The Mosse/Weinstein Center for Jewish Studies presents

Guest Lecture with Kenneth Moss (Univ. of Chicago)

April 26 @ 4 – 5:30 pm at the Pyle Center (702 Langdon St. Madison, WI)

About the lecture:

In the 1920s and 1930s, Diasporists, socialists, integrationists, traditionalists, and Zionists of every variety competed for the hearts and minds of Poland’s three million Jews. A central stake in this bitter political struggle was the question of Palestine: as nearly a dozen varieties of Zionism sought to inculcate their far-reaching visions of Jewish collective and individual self-transformation through nation-building in British Mandatory Palestine, anti-Zionist forces levelled equally far-reaching attacks on every aspect of the movement.
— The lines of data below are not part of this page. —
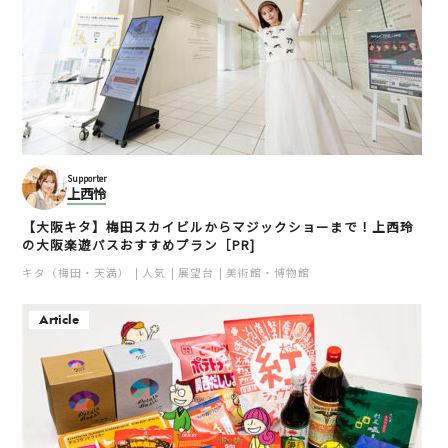
Supporter
上西怜
【大阪キタ】梅田スカイビルからマジックショーまで！上西玲
の大阪楽遊パスおすすめプラン［PR]
キタ（梅田・天満）
人気
展望台
美術館・博物館
Article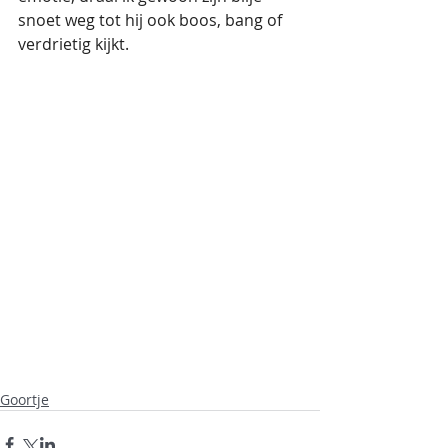
snoet weg tot hij ook boos, bang of 
verdrietig kijkt.
Goortje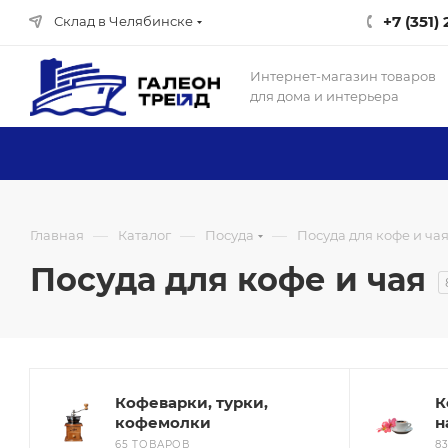
+7 (351)
Склад в Челябинске
Интернет-магазин товаров
для дома и интерьера
—
—
—
Главная
Каталог
Посуда
Посуда для кофе и ча
Посуда для кофе и чая
Кофеварки, турки,
К
кофемолки
н
65 ТОВАРОВ
8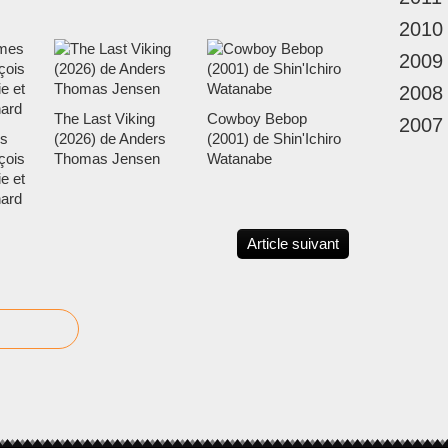
2010
2009
2008
The Last Viking
Cowboy Bebop
2007
s
(2026) de Anders
(2001) de Shin'Ichiro
çois
Thomas Jensen
Watanabe
e et
nard
Article suivant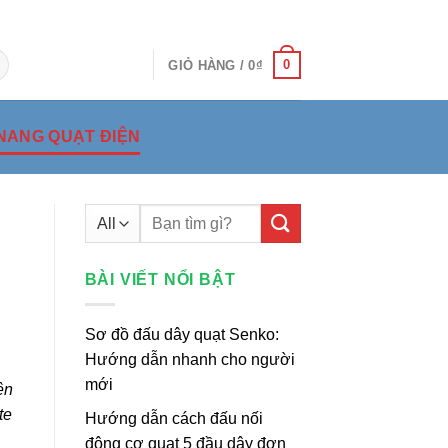
0
GIỎ HÀNG /
0
₫
NANG QUẠT ĐIỆN
Tìm
kiếm:
BÀI VIẾT NỔI BẬT
Sơ đồ đấu dây quạt Senko:
Hướng dẫn nhanh cho người
mới
ện
te
Hướng dẫn cách đấu nối
động cơ quạt 5 đầu dây đơn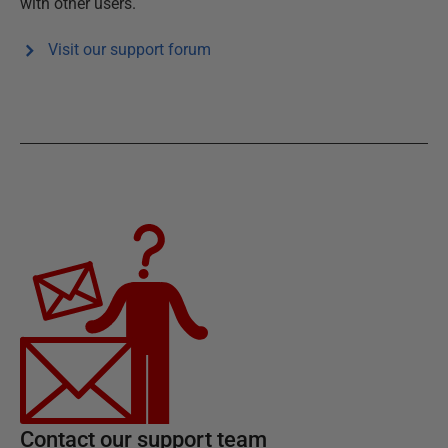
with other users.
Visit our support forum
Contact our support team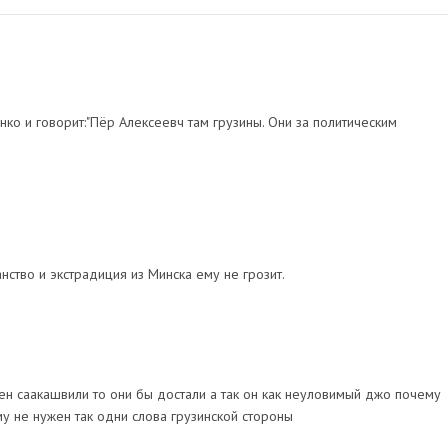
о и говорит:"Пёр Алексеевч там грузины. Они за политическим
ство и экстрадиция из Минска ему не грозит.
жен саакашвили то они бы достали а так он как неуловимый джо почему
у не нужен так одни слова грузинской стороны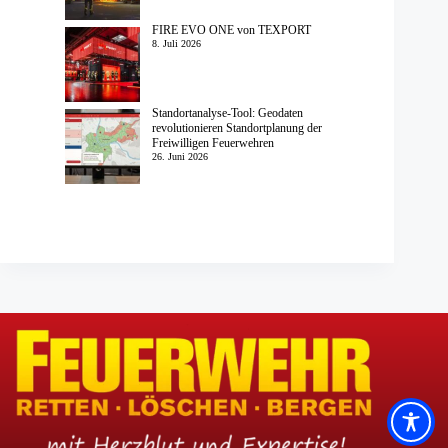
FIRE EVO ONE von TEXPORT
8. Juli 2026
Standortanalyse-Tool: Geodaten
revolutionieren Standortplanung der
Freiwilligen Feuerwehren
26. Juni 2026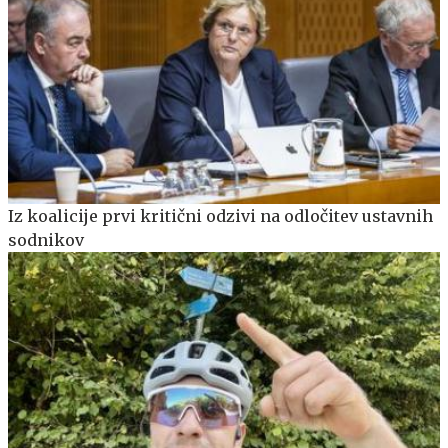
Iz koalicije prvi kritični odzivi na odločitev ustavnih
sodnikov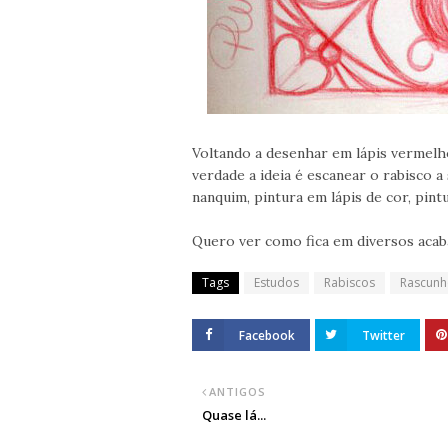
Voltando a desenhar em lápis vermelh
verdade a ideia é escanear o rabisco a 
nanquim, pintura em lápis de cor, pintu
Quero ver como fica em diversos acab
Tags
Estudos
Rabiscos
Rascunh
Facebook
Twitter
ANTIGOS
Quase lá...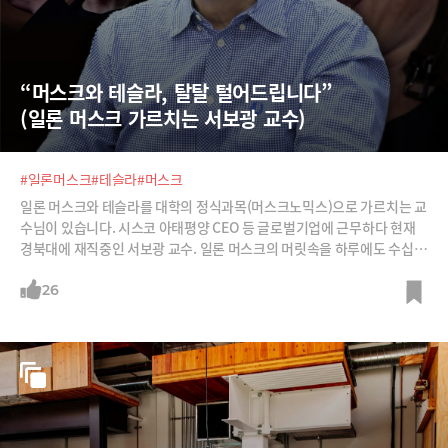
“머스크와 테슬라, 탈탈 털어드립니다” 
(일론 머스크 가르치는 서보광 교수)
#일론머스크
#테슬라
#머스크
일론 머스크와 테슬라를 대학의 정식과목(머스크노믹스)으로 가르치는 교
수님이 있습니다. 시스코 아태평양 CEO 등 글로벌기업에 근무하다 현재
경북대에 재직중인 서보광 교수. 일론 머스크의 머릿속을 하루에도 수십번
들어갔다 나온다고 말하는 서 교수가 일론 머스크와 테슬라에 대해 탈탈 털
어드립니다.
26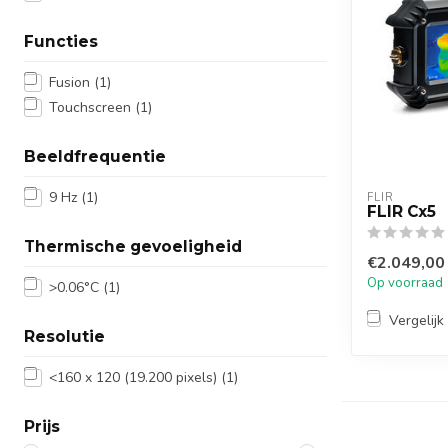
Functies
Fusion
(1)
Touchscreen
(1)
Beeldfrequentie
9 Hz
(1)
FLIR
FLIR Cx5
Thermische gevoeligheid
€2.049,00
Op voorraad
>0.06°C
(1)
Vergelijk
Resolutie
<160 x 120 (19.200 pixels)
(1)
Prijs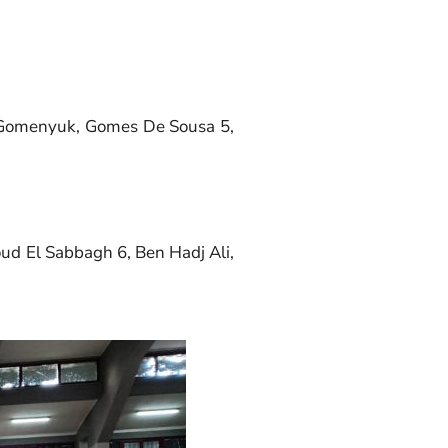
 5, Gomenyuk, Gomes De Sousa 5,
moud El Sabbagh 6, Ben Hadj Ali,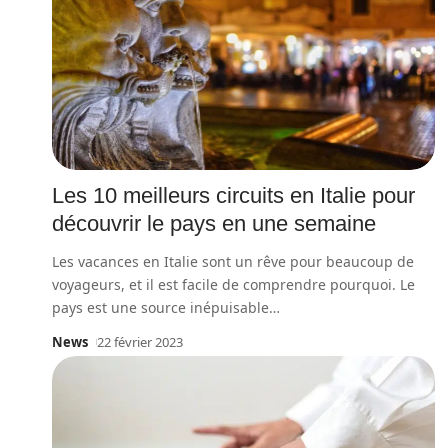
Les 10 meilleurs circuits en Italie pour
découvrir le pays en une semaine
Les vacances en Italie sont un rêve pour beaucoup de
voyageurs, et il est facile de comprendre pourquoi. Le
pays est une source inépuisable
…
News
22 février 2023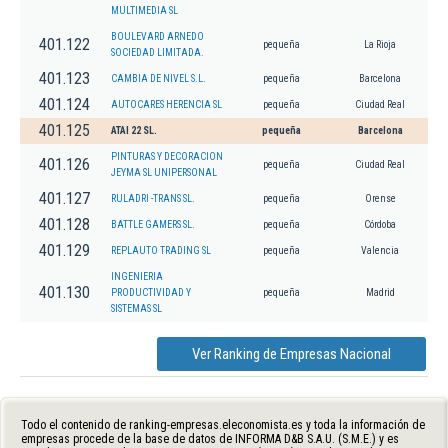
MULTIMEDIA SL
BOULEVARD ARNEDO
401.122
pequeña
La Rioja
SOCIEDAD LIMITADA.
401.123
CAMBIA DE NIVEL S.L.
pequeña
Barcelona
401.124
AUTOCARES HERENCIA SL
pequeña
Ciudad Real
401.125
ATAI 22 SL.
pequeña
Barcelona
PINTURAS Y DECORACION
401.126
pequeña
Ciudad Real
JEYMA SL UNIPERSONAL
401.127
RULADRI -TRANS SL.
pequeña
Orense
401.128
BATTLE GAMERS SL.
pequeña
Córdoba
401.129
REPLAUTO TRADING SL
pequeña
Valencia
INGENIERIA
401.130
PRODUCTIVIDAD Y
pequeña
Madrid
SISTEMAS SL
Ver Ranking de Empresas Nacional
Todo el contenido de ranking-empresas.eleconomista.es y toda la información de
empresas procede de la base de datos de INFORMA D&B S.A.U. (S.M.E.) y es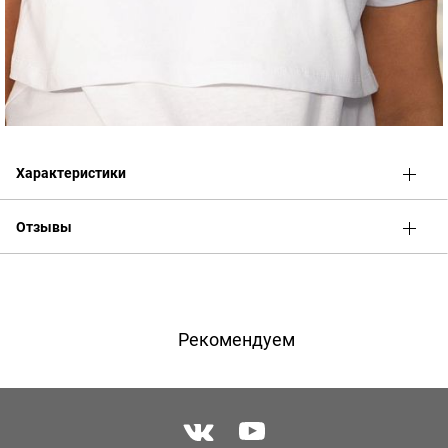
Характеристики
Отзывы
Оценка
Имя
Рекомендуем
Телефон
Отзыв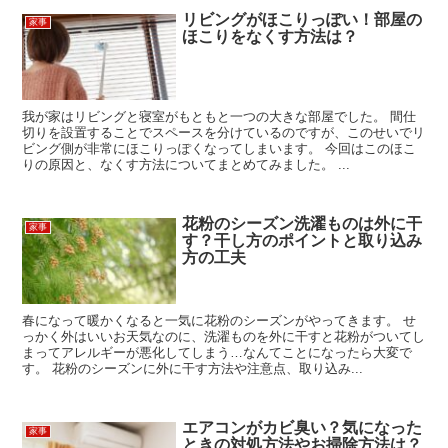
リビングがほこりっぽい！部屋の
家事
ほこりをなくす方法は？
我が家はリビングと寝室がもともと一つの大きな部屋でした。 間仕
切りを設置することでスペースを分けているのですが、このせいでリ
ビング側が非常にほこりっぽくなってしまいます。 今回はこのほこ
りの原因と、なくす方法についてまとめてみました。 ...
花粉のシーズン洗濯ものは外に干
家事
す？干し方のポイントと取り込み
方の工夫
春になって暖かくなると一気に花粉のシーズンがやってきます。 せ
っかく外はいいお天気なのに、洗濯ものを外に干すと花粉がついてし
まってアレルギーが悪化してしまう…なんてことになったら大変で
す。 花粉のシーズンに外に干す方法や注意点、取り込み...
エアコンがカビ臭い？気になった
家事
ときの対処方法やお掃除方法は？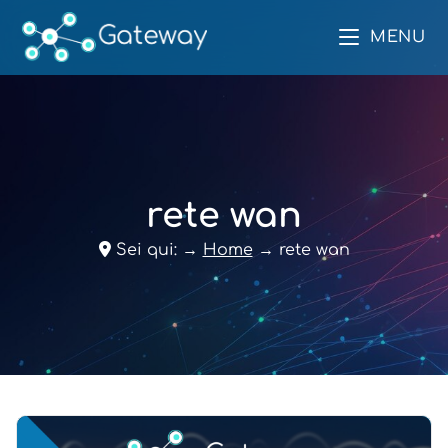
MENU
rete wan
Sei qui:
→
Home
→
rete wan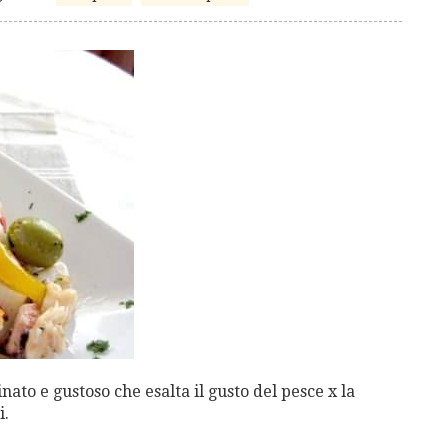
nato e gustoso che esalta il gusto del pesce x la
i.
Yet beneath this noisy ideological struggle, a different history was unfolding: beginning in the late 1920s, tens and eventually hundreds of thousands of Polish Jews began to negotiate new kinds of relationships to Palestine’s Jewish Yishuv defined neither by Zionist nor anti-Zionist ideological certainties but rather by attitudes of curiosity, personal connection, or – most interestingly — urgent critical inquiry as the situation in Europe worsened and Palestine’s Jewish Yishuv developed ever more rapidly. In this talk, Ken Moss will investigate how Polish Jews previously distant from any version of Zionism, or even hostile to it, were moved to ask about how the fact of a new kind of kind of Jewish community and polity emerging in the Middle East might be relevant to their future – or that of their children. He will focus both on changing attitudes toward young people in 1930s Poland and on penetrating and surprising Palestine travelogues by Diasporist critics of Zionism like Helena Khatskels, Yoysef Tshernikhov, and Max Weinreich to explore a form of Jewish thinking about Zionism and the Yishuv that began not from ideological commitment but from exigency, uncertainty, and an urgent sense of the need for empirical and predictive purchase in a crisis-ridden present.